* What is expected
Please transcribe the records below without changes, from the line containing "common name: Dove weed" through the end of the records, including both ends.

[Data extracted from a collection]
_____

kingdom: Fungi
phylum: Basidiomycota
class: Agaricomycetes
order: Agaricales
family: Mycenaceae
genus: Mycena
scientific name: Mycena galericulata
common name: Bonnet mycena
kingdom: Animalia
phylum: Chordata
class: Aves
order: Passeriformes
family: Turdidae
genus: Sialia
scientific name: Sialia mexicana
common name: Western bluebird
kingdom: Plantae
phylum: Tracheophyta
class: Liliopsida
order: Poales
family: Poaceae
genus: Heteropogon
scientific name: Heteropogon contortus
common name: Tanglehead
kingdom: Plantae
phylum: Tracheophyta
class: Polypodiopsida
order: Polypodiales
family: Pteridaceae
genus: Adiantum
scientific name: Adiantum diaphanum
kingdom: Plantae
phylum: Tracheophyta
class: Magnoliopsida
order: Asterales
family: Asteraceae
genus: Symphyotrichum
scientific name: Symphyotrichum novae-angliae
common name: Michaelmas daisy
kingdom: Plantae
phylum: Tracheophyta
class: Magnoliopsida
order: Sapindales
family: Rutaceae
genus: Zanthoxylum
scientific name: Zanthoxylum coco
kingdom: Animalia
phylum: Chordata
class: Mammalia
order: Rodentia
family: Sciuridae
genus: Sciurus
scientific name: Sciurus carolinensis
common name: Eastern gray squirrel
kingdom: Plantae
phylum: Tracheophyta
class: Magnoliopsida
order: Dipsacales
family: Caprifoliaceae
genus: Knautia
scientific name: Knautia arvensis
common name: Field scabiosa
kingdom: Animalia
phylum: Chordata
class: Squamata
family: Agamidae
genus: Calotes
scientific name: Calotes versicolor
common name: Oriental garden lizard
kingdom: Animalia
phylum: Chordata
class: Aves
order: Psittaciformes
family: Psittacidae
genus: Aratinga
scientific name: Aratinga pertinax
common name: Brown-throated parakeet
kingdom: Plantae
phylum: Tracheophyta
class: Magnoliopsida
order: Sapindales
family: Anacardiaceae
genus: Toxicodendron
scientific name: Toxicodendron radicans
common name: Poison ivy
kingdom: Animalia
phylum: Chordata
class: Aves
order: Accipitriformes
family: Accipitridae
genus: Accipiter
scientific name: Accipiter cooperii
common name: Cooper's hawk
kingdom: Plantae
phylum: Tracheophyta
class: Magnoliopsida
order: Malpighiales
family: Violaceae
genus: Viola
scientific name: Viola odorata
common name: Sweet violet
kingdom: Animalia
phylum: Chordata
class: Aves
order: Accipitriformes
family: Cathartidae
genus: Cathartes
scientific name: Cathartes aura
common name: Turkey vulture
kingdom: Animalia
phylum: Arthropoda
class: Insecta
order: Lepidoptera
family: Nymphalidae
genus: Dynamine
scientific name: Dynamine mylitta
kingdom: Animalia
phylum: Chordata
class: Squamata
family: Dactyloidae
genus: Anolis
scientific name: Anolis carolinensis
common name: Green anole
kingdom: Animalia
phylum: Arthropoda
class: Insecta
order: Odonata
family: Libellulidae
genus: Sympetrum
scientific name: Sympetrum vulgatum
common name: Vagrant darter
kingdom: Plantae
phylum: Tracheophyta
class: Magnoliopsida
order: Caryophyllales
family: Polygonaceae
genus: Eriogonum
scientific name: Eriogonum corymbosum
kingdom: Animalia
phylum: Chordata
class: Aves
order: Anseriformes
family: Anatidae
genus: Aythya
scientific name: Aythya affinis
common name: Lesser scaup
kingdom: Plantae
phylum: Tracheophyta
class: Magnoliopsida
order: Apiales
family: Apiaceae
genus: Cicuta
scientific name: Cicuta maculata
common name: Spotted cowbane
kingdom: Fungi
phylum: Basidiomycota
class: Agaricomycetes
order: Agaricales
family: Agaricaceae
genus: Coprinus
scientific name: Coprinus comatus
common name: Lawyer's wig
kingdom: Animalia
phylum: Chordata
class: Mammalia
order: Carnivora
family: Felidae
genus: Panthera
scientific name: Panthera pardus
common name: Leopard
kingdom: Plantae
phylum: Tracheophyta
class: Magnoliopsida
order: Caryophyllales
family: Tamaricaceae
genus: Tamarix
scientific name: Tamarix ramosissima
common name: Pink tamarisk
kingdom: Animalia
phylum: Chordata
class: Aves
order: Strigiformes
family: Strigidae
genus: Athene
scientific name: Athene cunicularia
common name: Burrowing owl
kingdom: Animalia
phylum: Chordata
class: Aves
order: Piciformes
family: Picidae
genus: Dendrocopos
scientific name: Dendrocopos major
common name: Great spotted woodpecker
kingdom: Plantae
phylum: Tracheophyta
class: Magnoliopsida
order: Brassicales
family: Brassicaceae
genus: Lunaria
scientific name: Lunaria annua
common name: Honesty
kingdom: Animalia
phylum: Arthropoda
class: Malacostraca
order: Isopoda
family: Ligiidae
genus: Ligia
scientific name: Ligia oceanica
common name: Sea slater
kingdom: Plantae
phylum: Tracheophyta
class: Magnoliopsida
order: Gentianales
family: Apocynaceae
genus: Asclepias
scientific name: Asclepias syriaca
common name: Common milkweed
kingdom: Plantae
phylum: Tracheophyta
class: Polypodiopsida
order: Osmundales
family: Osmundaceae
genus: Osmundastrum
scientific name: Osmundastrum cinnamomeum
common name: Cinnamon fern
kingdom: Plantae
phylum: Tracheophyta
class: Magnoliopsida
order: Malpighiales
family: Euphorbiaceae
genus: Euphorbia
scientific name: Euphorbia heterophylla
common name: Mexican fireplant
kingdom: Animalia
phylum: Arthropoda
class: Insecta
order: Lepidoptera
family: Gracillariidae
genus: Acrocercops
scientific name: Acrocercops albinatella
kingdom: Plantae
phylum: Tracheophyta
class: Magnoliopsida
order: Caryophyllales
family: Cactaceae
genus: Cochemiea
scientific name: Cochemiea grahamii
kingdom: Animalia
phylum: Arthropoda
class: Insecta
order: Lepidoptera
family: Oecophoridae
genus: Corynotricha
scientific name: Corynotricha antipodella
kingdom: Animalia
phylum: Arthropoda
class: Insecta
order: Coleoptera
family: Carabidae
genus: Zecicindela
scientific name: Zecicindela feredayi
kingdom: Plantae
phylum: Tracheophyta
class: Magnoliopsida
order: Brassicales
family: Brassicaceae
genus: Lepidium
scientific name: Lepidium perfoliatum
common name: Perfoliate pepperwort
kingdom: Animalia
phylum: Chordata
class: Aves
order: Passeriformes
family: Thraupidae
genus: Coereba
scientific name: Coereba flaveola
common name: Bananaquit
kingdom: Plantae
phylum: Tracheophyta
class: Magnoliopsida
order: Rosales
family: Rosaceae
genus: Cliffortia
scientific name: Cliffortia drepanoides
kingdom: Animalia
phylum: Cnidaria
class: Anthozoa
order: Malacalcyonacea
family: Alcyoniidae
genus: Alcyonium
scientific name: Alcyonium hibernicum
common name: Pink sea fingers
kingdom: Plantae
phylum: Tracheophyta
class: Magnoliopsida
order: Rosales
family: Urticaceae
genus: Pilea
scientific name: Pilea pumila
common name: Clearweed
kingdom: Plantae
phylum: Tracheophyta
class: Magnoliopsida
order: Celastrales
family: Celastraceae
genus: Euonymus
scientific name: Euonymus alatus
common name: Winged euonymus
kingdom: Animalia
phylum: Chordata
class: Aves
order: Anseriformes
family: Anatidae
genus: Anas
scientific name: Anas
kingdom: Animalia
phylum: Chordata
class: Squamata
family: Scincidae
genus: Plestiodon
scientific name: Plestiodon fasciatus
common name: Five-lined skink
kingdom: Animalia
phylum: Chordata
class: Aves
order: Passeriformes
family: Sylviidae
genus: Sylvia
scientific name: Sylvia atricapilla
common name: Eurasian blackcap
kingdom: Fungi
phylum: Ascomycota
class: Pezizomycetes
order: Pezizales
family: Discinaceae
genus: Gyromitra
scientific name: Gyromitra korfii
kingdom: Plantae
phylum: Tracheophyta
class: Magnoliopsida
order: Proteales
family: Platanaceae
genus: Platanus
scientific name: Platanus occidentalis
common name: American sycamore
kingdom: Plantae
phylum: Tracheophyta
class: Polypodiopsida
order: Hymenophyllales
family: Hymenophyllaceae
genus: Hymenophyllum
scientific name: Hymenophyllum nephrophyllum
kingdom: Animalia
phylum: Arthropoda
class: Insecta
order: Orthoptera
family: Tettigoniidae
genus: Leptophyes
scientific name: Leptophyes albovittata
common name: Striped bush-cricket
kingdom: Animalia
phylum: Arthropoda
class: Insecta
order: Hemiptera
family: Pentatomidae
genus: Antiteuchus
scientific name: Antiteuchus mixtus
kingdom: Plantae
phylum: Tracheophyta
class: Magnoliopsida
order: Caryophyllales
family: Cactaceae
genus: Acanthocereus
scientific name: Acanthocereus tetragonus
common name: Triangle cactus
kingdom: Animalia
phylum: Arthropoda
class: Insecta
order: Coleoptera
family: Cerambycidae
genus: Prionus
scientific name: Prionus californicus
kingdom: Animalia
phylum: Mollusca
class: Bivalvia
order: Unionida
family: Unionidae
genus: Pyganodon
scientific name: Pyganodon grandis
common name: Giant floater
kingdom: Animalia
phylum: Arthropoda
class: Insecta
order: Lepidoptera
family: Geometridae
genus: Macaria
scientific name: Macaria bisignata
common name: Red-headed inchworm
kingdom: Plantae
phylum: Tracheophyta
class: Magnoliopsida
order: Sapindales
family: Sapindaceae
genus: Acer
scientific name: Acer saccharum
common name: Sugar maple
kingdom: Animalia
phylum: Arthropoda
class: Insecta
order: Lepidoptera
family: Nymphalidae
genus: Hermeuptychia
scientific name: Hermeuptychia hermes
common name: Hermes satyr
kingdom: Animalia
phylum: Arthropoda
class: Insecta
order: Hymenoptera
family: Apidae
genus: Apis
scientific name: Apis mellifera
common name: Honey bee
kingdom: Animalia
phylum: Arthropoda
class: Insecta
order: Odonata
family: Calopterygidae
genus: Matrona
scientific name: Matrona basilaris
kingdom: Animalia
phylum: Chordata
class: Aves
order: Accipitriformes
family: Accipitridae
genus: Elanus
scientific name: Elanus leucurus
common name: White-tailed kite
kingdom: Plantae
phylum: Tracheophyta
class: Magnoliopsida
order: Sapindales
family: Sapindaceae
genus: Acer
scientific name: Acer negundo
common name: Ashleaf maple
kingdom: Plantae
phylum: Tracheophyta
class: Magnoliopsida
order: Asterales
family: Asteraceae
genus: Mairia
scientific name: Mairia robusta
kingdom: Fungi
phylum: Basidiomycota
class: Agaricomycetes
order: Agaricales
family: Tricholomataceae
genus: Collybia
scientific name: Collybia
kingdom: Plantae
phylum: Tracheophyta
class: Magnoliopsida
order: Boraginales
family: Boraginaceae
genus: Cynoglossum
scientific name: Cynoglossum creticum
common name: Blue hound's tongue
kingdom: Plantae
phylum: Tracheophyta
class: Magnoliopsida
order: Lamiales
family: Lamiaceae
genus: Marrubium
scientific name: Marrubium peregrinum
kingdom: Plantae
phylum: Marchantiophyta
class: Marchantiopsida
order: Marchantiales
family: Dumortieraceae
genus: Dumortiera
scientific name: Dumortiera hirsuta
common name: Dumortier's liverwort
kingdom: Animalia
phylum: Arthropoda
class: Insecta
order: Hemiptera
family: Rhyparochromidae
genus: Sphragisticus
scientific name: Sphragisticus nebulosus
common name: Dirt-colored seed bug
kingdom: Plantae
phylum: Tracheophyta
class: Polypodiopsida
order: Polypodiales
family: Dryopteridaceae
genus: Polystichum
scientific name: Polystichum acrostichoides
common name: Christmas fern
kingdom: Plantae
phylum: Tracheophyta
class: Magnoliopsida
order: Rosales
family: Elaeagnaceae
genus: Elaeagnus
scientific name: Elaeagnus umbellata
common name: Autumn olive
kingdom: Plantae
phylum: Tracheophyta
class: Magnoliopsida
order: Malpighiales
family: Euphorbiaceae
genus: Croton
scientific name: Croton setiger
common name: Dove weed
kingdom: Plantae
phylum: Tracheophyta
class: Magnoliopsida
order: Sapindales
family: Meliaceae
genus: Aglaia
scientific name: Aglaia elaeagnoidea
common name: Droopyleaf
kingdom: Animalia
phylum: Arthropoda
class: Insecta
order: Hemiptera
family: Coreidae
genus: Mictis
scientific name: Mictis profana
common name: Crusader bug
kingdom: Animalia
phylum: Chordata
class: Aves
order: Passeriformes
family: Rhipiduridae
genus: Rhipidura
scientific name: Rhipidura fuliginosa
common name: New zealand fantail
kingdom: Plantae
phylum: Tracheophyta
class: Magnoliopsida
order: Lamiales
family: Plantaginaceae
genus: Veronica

_____

* The answer
common name: Dove weed
kingdom: Plantae
phylum: Tracheophyta
class: Magnoliopsida
order: Sapindales
family: Meliaceae
genus: Aglaia
scientific name: Aglaia elaeagnoidea
common name: Droopyleaf
kingdom: Animalia
phylum: Arthropoda
class: Insecta
order: Hemiptera
family: Coreidae
genus: Mictis
scientific name: Mictis profana
common name: Crusader bug
kingdom: Animalia
phylum: Chordata
class: Aves
order: Passeriformes
family: Rhipiduridae
genus: Rhipidura
scientific name: Rhipidura fuliginosa
common name: New zealand fantail
kingdom: Plantae
phylum: Tracheophyta
class: Magnoliopsida
order: Lamiales
family: Plantaginaceae
genus: Veronica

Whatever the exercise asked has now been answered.